The mayor said both the deadly coronavirus pandemic and police-involved death of George Floyd in Minnesota have led to heightened emotions in the streets.
“The Band-aid was pulled off the sore with COVID-19 in terms of the disparities, racial disparities in health care,” James said. “But it was further highlighted by the reactions to George Floyd’s death.”
The task force, made up of leaders from the African-American and Hispanic communities, law enforcement, State Attorney’s Office, Public Defender’s Office, and more, will work toward three goals:
- Examine the history of racial and ethnic inequities in West Palm Beach
- Look at best practices to address systemic patterns of racial and ethnic disparities
- Adopt policy changes to improve racial equality
“There’s gonna have to be some difficult, honest, candid conversations going on in those rooms,” James said. “One of the big things is recognizing what we have done or not done in the areas of racial justice.”

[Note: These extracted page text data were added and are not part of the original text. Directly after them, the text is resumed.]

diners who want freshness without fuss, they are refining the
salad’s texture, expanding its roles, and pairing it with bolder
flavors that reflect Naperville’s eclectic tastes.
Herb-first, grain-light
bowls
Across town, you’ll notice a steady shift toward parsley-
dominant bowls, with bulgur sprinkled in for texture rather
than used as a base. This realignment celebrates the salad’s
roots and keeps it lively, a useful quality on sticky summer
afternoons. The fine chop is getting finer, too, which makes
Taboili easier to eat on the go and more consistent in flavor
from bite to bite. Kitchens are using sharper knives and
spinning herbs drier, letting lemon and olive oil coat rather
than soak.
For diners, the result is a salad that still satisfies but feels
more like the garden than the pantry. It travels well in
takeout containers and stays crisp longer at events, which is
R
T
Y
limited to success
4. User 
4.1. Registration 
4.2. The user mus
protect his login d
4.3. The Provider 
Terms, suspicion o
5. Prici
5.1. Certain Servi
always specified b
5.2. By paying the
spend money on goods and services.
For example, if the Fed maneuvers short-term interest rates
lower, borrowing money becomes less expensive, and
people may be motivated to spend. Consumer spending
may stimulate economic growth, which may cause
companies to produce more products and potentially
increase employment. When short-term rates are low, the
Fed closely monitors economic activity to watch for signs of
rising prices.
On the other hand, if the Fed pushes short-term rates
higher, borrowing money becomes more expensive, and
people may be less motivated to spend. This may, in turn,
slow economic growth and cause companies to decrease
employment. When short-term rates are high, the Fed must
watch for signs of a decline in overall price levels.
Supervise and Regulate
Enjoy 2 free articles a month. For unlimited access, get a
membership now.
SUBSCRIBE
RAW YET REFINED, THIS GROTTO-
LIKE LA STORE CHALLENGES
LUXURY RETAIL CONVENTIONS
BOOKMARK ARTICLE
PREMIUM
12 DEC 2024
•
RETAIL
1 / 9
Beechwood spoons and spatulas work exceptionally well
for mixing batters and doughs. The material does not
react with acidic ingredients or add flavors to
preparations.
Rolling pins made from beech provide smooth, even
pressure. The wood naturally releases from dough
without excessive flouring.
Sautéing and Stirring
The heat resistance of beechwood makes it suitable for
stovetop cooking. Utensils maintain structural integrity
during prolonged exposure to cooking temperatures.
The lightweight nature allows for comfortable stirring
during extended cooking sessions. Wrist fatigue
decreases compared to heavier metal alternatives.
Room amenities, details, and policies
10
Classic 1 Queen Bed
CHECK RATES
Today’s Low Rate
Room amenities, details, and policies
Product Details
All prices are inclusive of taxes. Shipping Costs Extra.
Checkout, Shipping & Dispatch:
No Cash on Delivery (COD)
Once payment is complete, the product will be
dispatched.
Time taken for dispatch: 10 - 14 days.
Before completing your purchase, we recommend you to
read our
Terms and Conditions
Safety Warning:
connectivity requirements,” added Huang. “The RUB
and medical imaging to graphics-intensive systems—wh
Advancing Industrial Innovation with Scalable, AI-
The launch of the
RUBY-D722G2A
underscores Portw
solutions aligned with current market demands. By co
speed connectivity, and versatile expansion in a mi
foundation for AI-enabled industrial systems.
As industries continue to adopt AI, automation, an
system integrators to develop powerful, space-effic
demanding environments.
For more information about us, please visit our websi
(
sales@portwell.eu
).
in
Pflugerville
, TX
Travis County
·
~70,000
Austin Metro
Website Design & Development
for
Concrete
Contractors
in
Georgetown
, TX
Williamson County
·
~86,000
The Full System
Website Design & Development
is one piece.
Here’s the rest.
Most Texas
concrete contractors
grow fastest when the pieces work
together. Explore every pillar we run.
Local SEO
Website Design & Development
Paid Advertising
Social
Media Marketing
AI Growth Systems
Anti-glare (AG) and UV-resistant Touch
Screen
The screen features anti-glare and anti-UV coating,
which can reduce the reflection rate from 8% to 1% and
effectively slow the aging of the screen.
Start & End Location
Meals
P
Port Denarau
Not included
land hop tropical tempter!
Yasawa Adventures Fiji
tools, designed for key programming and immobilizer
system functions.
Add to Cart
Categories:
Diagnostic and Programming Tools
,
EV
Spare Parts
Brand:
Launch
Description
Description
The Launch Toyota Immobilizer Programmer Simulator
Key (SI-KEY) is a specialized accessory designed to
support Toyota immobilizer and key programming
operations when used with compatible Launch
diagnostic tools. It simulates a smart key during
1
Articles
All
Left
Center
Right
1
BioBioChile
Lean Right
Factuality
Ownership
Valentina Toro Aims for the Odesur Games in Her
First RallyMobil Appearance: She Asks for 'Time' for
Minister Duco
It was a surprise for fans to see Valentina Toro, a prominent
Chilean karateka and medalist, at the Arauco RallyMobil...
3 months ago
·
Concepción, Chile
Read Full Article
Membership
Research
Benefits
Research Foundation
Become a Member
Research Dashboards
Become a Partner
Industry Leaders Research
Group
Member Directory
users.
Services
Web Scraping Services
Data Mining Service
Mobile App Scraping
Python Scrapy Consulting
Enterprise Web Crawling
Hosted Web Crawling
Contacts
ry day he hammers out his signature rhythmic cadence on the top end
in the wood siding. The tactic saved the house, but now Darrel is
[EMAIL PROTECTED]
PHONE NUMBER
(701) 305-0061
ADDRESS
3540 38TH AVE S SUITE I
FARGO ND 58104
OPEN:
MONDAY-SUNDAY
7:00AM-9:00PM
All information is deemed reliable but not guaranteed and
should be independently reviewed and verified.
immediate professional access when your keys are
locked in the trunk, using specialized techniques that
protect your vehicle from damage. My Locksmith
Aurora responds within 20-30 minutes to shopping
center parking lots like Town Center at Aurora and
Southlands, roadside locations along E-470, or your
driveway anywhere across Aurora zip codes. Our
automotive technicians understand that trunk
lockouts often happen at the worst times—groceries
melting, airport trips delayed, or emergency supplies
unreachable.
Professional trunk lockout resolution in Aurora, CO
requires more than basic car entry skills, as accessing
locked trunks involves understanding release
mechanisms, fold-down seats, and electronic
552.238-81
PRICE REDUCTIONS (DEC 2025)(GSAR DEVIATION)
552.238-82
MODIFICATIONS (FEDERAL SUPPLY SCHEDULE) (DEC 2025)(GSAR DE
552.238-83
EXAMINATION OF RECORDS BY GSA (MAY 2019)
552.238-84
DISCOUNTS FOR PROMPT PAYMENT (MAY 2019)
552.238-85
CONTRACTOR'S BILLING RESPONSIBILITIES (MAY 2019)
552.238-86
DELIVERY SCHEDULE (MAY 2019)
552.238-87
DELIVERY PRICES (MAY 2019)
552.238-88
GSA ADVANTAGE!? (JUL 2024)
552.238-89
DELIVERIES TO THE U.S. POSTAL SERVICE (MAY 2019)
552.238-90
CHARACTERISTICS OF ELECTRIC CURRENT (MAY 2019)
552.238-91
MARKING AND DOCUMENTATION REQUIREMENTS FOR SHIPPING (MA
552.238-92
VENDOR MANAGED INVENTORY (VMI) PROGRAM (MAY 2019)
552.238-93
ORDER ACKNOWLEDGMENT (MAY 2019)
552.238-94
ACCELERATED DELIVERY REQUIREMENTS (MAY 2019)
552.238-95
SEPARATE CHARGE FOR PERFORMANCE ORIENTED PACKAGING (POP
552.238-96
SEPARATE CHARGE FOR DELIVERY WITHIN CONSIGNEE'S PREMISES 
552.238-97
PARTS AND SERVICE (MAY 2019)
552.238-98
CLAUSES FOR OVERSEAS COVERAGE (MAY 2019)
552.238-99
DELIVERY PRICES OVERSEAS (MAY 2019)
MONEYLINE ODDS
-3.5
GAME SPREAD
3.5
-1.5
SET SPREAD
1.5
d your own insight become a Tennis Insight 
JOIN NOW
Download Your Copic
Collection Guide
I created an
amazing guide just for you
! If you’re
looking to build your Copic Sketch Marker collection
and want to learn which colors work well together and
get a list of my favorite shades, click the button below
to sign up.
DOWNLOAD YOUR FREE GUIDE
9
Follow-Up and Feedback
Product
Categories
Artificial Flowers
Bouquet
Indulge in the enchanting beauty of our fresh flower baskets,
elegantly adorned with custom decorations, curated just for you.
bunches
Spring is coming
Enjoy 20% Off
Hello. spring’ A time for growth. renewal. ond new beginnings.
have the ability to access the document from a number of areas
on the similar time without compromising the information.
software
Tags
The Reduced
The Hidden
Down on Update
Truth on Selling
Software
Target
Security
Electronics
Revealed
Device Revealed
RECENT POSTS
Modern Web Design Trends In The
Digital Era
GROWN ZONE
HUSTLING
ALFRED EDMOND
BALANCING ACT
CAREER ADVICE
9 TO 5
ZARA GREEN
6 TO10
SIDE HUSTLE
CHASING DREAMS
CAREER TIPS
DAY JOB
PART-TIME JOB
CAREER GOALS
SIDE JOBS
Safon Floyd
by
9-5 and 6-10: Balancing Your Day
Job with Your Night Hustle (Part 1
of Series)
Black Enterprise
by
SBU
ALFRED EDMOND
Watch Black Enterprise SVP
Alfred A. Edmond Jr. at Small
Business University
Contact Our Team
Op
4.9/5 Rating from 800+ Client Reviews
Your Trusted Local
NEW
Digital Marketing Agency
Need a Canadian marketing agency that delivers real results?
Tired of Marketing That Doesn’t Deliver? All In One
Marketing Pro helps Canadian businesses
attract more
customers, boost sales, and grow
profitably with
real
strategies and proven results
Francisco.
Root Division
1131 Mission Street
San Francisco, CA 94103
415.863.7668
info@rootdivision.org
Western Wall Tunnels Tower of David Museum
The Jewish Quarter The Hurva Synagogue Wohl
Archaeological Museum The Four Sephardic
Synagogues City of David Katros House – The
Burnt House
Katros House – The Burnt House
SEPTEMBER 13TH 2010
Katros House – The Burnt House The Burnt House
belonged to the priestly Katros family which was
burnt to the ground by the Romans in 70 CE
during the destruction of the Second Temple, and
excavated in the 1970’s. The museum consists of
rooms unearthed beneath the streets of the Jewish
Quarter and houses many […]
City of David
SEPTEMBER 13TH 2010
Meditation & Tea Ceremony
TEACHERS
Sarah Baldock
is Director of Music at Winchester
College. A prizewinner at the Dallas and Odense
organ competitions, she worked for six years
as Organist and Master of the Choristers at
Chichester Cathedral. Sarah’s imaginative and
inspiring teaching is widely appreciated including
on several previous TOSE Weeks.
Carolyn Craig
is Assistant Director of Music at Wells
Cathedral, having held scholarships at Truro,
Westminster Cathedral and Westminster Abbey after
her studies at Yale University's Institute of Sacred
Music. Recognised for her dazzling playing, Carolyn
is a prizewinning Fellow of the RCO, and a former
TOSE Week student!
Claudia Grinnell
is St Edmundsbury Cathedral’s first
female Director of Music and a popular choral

James pointed out a 2017 economic study which found that West Palm Beach’s poverty rate was 17%
“I’m sure there are some systemic causes leading to that very high poverty rate. Those are the kinds of things I want the task force to begin digging into to see how we can do better,” James said. “I see this as an opportunity. Were I not African-American, maybe I would not have taken this next step.”
The mayor said the Task Force for Racial and Ethnic Equality will have until Dec. 30 to submit suggestions for how West Palm Beach can improve its race relations.